Most common nursing intervention for pressure ulcers


A pressure ulcer is a disease characterized by the formation of lesions. These lesions are formed because of the unrelieved pressure which ultimately results in the damage of underlying tissues. A pressure ulcer is also known with other names as well: bedsore, pressure sores, and decubitus ulcers. The severity level of this disease varies from reddening of the skin to the exposure of muscle and bone. This is a dangerous disease that can impair the mobility of the patient in many cases, especially in older patients. It can also lead to neurologic disorder.

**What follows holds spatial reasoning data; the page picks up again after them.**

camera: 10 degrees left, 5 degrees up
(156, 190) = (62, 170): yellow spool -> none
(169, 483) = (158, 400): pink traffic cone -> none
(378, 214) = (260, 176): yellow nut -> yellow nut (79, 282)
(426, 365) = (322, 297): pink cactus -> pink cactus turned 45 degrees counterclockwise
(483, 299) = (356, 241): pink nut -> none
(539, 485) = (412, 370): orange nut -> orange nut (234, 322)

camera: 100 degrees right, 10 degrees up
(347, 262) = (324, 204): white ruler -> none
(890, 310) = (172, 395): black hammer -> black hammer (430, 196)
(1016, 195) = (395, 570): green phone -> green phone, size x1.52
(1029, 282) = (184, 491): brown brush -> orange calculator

Major symptoms of this disease are the destruction of the surface of the skin, pus, and the exposure of internal body parts like muscles and bones. The occurrence of these symptoms indicated the presence of the disease. Then if the disease is left untreated it will lead to stage 1, stage 2, stage 3, stage 4, and stage 5.

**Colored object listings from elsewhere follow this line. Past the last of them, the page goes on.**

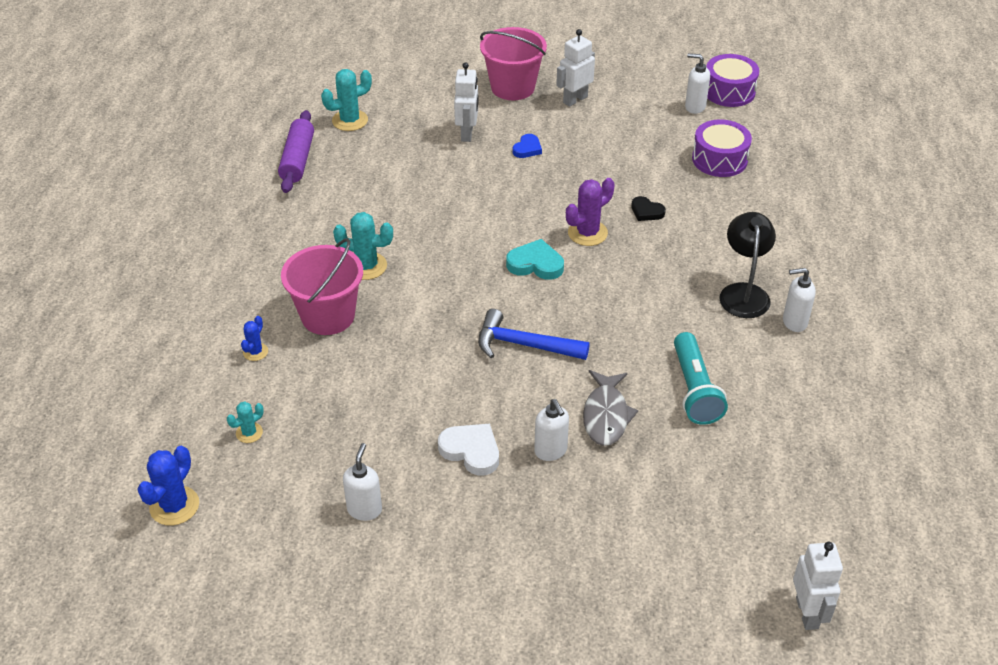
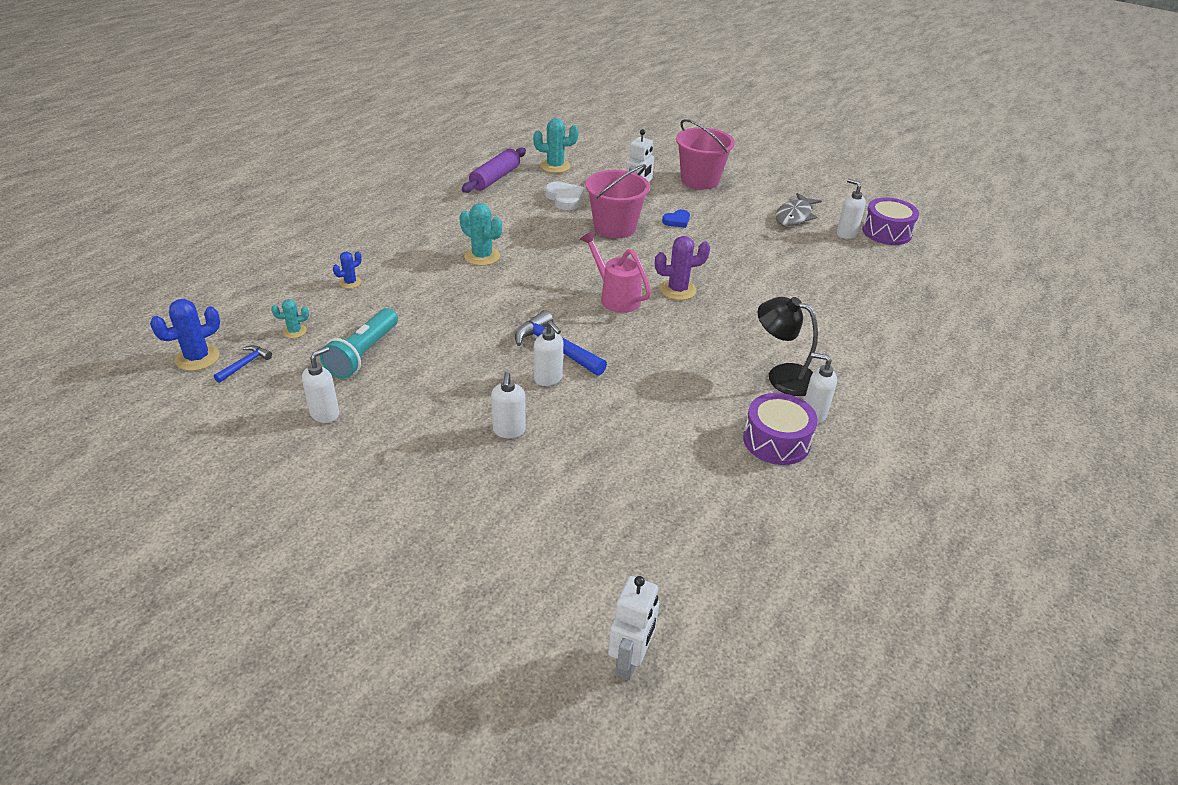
camera: 25 degrees right, 5 degrees down
(232, 492) = (245, 364): none -> blue hammer
(328, 316) = (423, 278): pink bucket -> pink bucket (614, 227)
(471, 451) = (445, 405): white heart -> white heart (564, 198)
(535, 264) = (615, 297): turquoise heart -> pink watering can
(543, 381) = (548, 379): none -> white soap dispenser
(575, 99) = (744, 201): white robot -> none
(606, 415) = (579, 422): grey fish -> grey fish (794, 216)
(646, 211) = (742, 291): black heart -> none
(694, 389) = (675, 432): turquoise flashlight -> turquoise flashlight (363, 354)
(719, 159) = (839, 275): purple drum -> purple drum (776, 441)
(743, 293) = (782, 376): black lamp -> black lamp turned 90 degrees counterclockwise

It is important to treat the patient on time i.e. in an early stage. Moreover, patients who are at risk of developing pressure ulcers should be treated immediately. As delaying can result in unfortunate conditions. Scientists are working day and night to comprehend the pathophysiology of this disease. Finding a proper and efficient cure would take some time. In the meanwhile, it is important to opt for nursing interventions (are the treatments and measures that are taken to help the patient to reach the goal set for him/her) to treat the disease.

Predisposing factor

It is very important to assess the particular predisposing factor for this ulcer. Finding the risk factor for the patient who is at the risk of developing the disease is very important. Moreover, it is also important to find out the risk factor in those patients who are already suffering from this disease. It is also important to use medical sheepskins to minimize the discomfort. This would help the patients to prevent the development of the next stage. Thus, it is very important to prevent the occurrence or spread of the disease.

Skin condition and age

The nurse should also keep an eye on the condition of the skin and also note the age of the client. As elderly patients are more susceptible to this disease because such patients have less elastic and less moisturized skin. Moreover, the epidermis of elderly people has also become thin. Due to these conditions, a patient whose age greater than 60 years is prone to this disease.

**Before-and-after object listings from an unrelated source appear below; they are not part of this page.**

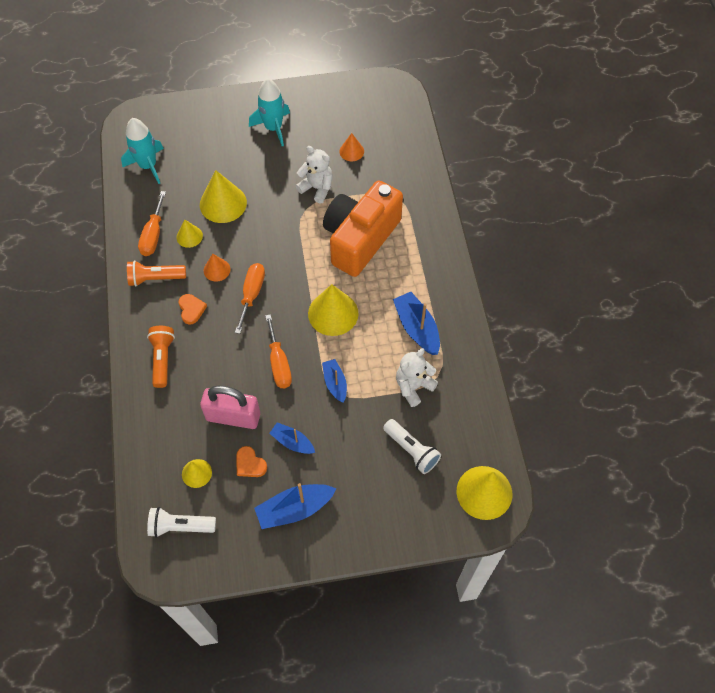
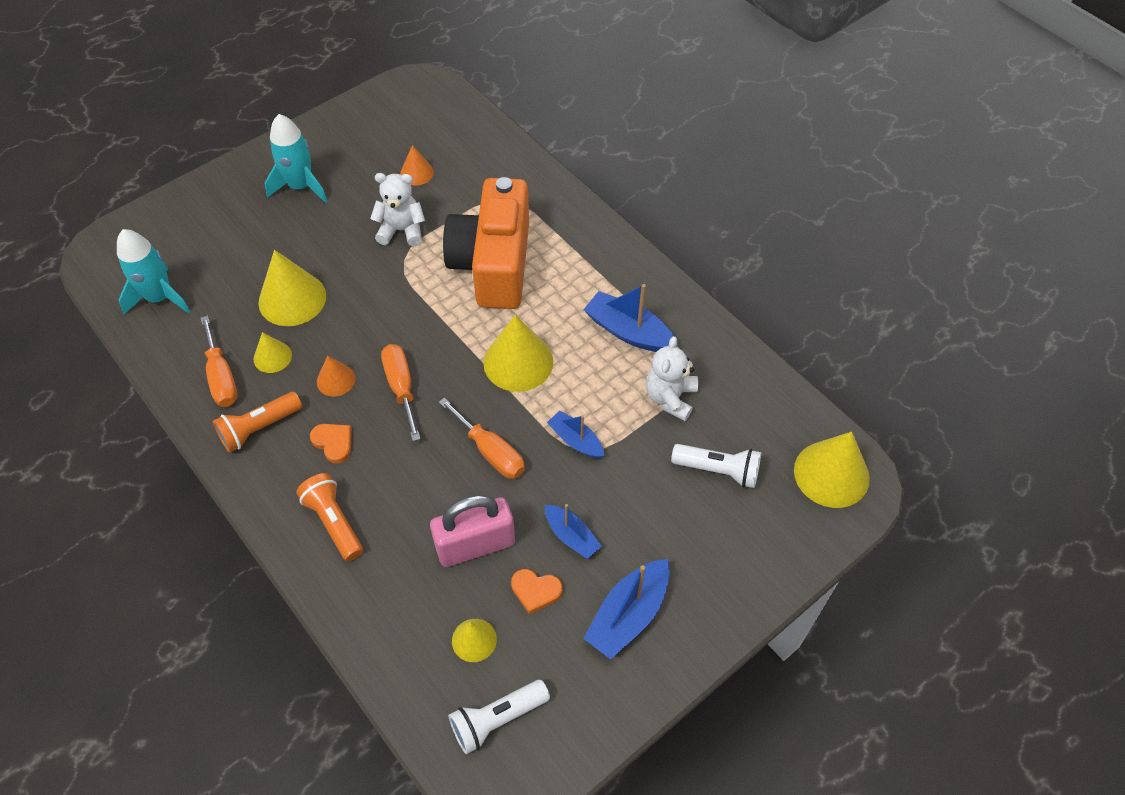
camera: 30 degrees left, 5 degrees down
(292, 442) = (571, 536): blue boat -> blue boat turned 135 degrees counterclockwise

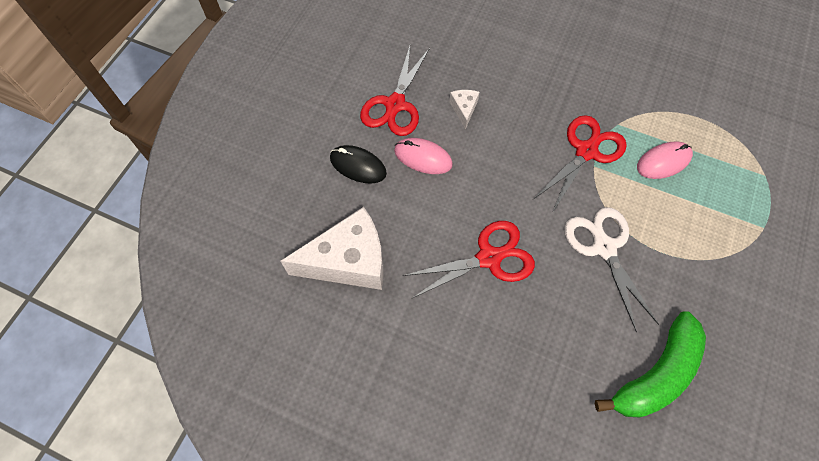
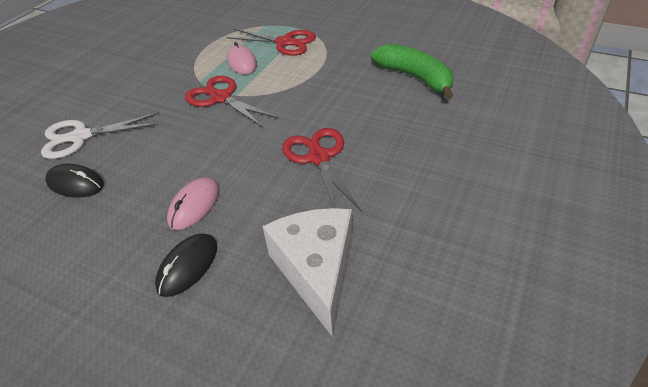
camera: 85 degrees left, 20 degrees down
(395, 104) = (112, 231): red scissors -> red scissors (284, 42)
(449, 62) = (75, 183): none -> black mouse
(464, 109) = (144, 172): white cheese -> none
(604, 248) = (314, 94): white scissors -> white scissors (81, 137)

It makes the skin brittle and thin. There are also many chances that such skin has very low blood. Thus, as a result, it has more chances of breaking down. So, it is important to note the history of these therapies. If the patient has gone through them then extra care should be done to minimize the chances of skin breakdown.

Other diseases

It is very important to know the history of the patients. The patients who are suffering from other chronic diseases like diabetes, AIDS, heart problem, hip arthroscopy, etc. have a greater tendency of developing pressure ulcers. This is because these patients have many risk factors. Loss of movement, incontinence, poor nutrition, and dehydration also elevate the chances of occurring this ulcer.

Pressure sensation

Due to any unpleasant stimulus, people shift themselves to decrease the pressure. It is a voluntary action. People can do this even in sleep. While patients having these ulcers are unable to sense the presence of pressure which is caused by any stimulus (either internal or external). Hence, due to the absence of any sensation, they do not shift their weight. This lack of sensation leads to the exposure of skin to more pressure resulting in skin breakdown.

Involuntary excretion

Patients who lack the control of excretion tend to suffer from this disease more than those who do not. Such patients use diapers. Feces and urine have enzymes and urea which change into ammonia respectively, cause the skin to break down rapidly. Additionally, these diapers have a plastic covering which traps the moisture and worsens the situation. So, it is very necessary to keep the skin dry and change the diaper frequently.


Immobilization mostly results in the development of bedsore. Older people are more vulnerable to predisposing factors. It is a very important intervention to check the mobility of the patient regularly.


The nurse should know about the diet of the patient and should also take great care of the intake of important nutrients as these are important nursing interventions to prevent this disease. If the patient has lost or gained weight then the nurse should have noticed that too. Serum albumin levels should also be known because these patients have typically low protein, as well as serum, levels. Hence to maintain the serum level patients should be given a protein-rich diet.

External moisture

Excessive moisture is not good for patients with pressure ulcers. That is why it is necessary to keep an eye on the environmental moisture content like humidity, wound drainage, sweating, etc.